----- Data for analysis -----

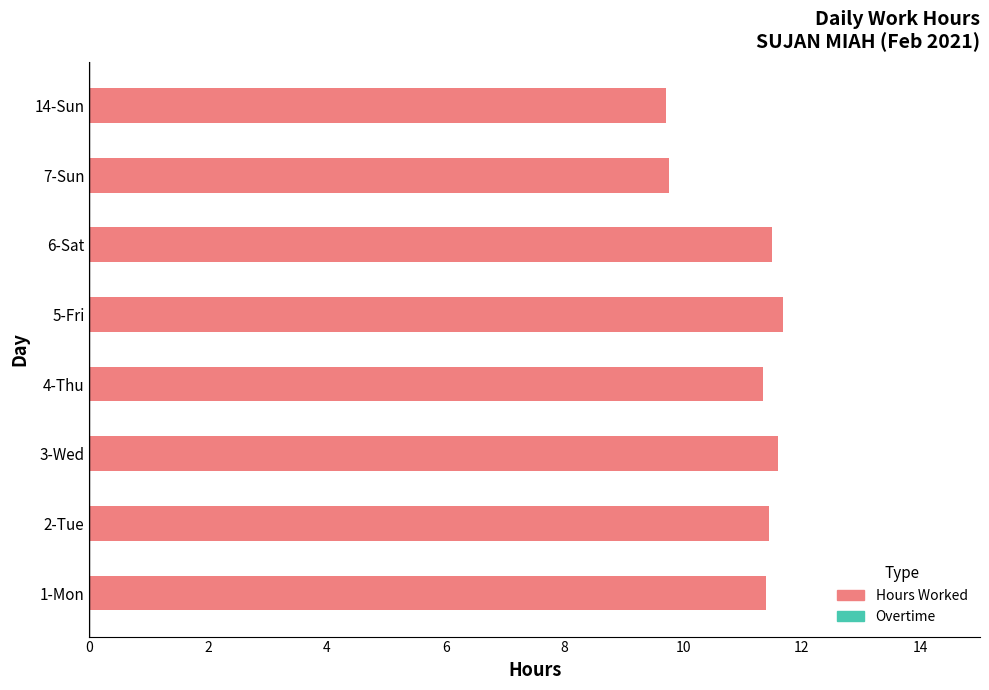

What is the maximum value shown in the chart?

11.7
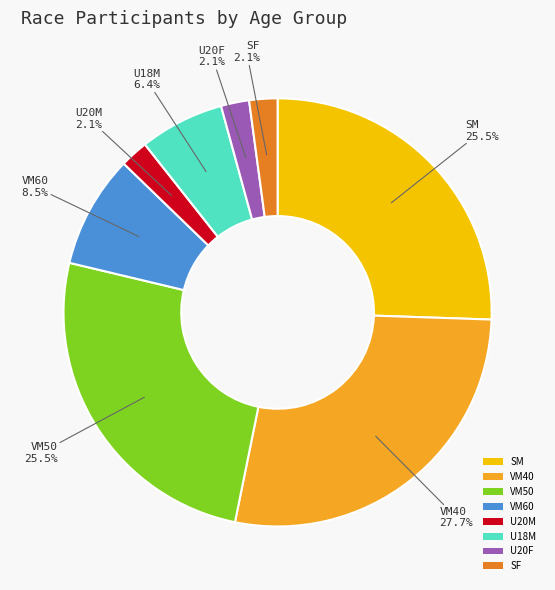

Which slice is the largest?

VM40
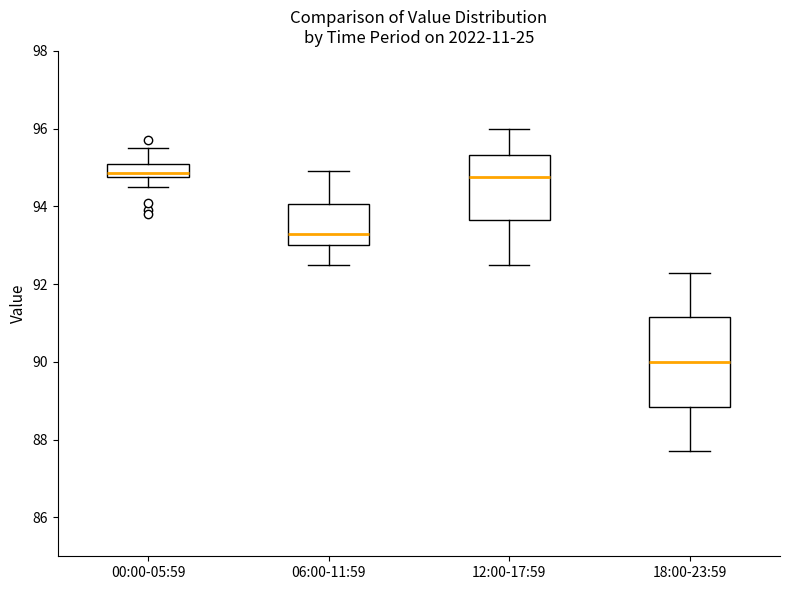

Which box is the tallest, from its lower edge to its upper edge?

18:00-23:59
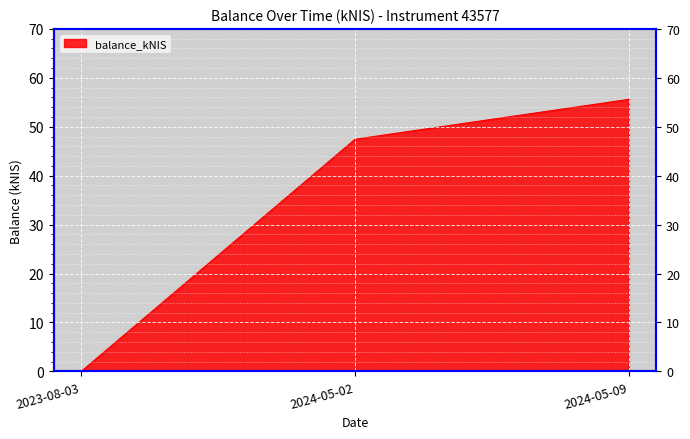

Reading left to right, list all the values displayed in this chart.

2023-08-03=0.0	2024-05-02=47.5	2024-05-09=55.6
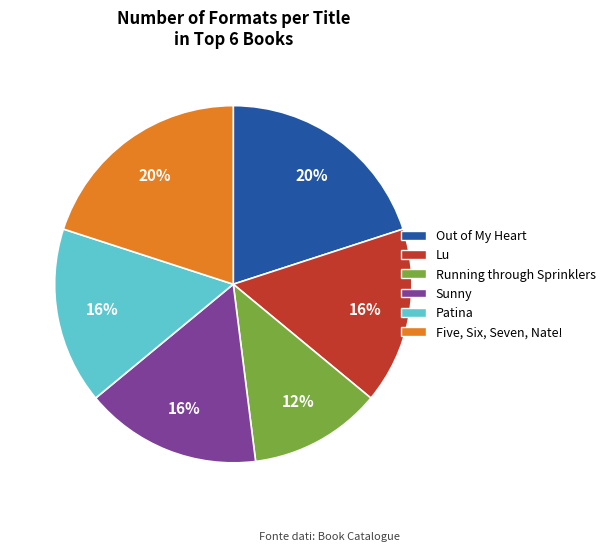

The Sunny slice represents 9% of the pie. True or false?

False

-----

● Task requirements
Pull every line of text from the entries above and reproduce it word for word, omitting the pictures.

● Result of this exercise
What is the maximum value shown in the chart?

11.7

Which slice is the largest?

VM40

Which box is the tallest, from its lower edge to its upper edge?

18:00-23:59

Reading left to right, list all the values displayed in this chart.

2023-08-03=0.0	2024-05-02=47.5	2024-05-09=55.6

The Sunny slice represents 9% of the pie. True or false?

False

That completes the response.